*What is needed:* Reproduce the material line for line, from its first line through the line containing "προσφέρει δωρεάν για όλους", with both of those lines included.

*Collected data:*
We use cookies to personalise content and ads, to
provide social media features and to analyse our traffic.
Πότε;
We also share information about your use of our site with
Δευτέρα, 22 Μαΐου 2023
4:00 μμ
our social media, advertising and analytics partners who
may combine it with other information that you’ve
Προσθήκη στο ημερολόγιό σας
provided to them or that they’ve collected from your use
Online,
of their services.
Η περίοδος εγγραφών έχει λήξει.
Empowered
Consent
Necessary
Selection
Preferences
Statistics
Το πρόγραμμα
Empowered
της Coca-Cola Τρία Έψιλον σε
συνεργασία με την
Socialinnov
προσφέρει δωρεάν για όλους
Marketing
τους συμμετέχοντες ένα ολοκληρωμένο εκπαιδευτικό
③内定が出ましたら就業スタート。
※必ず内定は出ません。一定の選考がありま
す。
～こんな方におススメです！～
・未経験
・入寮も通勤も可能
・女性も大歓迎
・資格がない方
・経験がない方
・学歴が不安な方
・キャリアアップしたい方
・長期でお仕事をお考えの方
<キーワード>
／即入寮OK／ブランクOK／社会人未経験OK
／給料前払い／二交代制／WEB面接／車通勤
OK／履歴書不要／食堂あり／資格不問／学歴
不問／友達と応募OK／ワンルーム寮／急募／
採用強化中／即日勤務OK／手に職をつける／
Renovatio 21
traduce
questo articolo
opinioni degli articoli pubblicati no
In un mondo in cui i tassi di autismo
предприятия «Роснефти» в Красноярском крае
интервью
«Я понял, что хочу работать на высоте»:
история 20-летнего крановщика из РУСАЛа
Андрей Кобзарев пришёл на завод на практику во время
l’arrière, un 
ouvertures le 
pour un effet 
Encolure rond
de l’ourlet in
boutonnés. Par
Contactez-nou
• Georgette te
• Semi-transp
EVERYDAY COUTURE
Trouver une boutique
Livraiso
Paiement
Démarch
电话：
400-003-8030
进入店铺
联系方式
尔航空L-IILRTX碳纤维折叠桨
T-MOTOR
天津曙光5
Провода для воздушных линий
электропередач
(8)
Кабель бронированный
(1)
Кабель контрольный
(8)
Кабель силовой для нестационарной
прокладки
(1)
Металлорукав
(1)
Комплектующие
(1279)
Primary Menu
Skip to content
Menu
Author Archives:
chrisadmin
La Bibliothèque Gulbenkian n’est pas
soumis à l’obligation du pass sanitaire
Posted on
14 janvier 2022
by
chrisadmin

*Solution to the problem:*
We use cookies to personalise content and ads, to
provide social media features and to analyse our traffic.
Πότε;
We also share information about your use of our site with
Δευτέρα, 22 Μαΐου 2023
4:00 μμ
our social media, advertising and analytics partners who
may combine it with other information that you’ve
Προσθήκη στο ημερολόγιό σας
provided to them or that they’ve collected from your use
Online,
of their services.
Η περίοδος εγγραφών έχει λήξει.
Empowered
Consent
Necessary
Selection
Preferences
Statistics
Το πρόγραμμα
Empowered
της Coca-Cola Τρία Έψιλον σε
συνεργασία με την
Socialinnov
προσφέρει δωρεάν για όλους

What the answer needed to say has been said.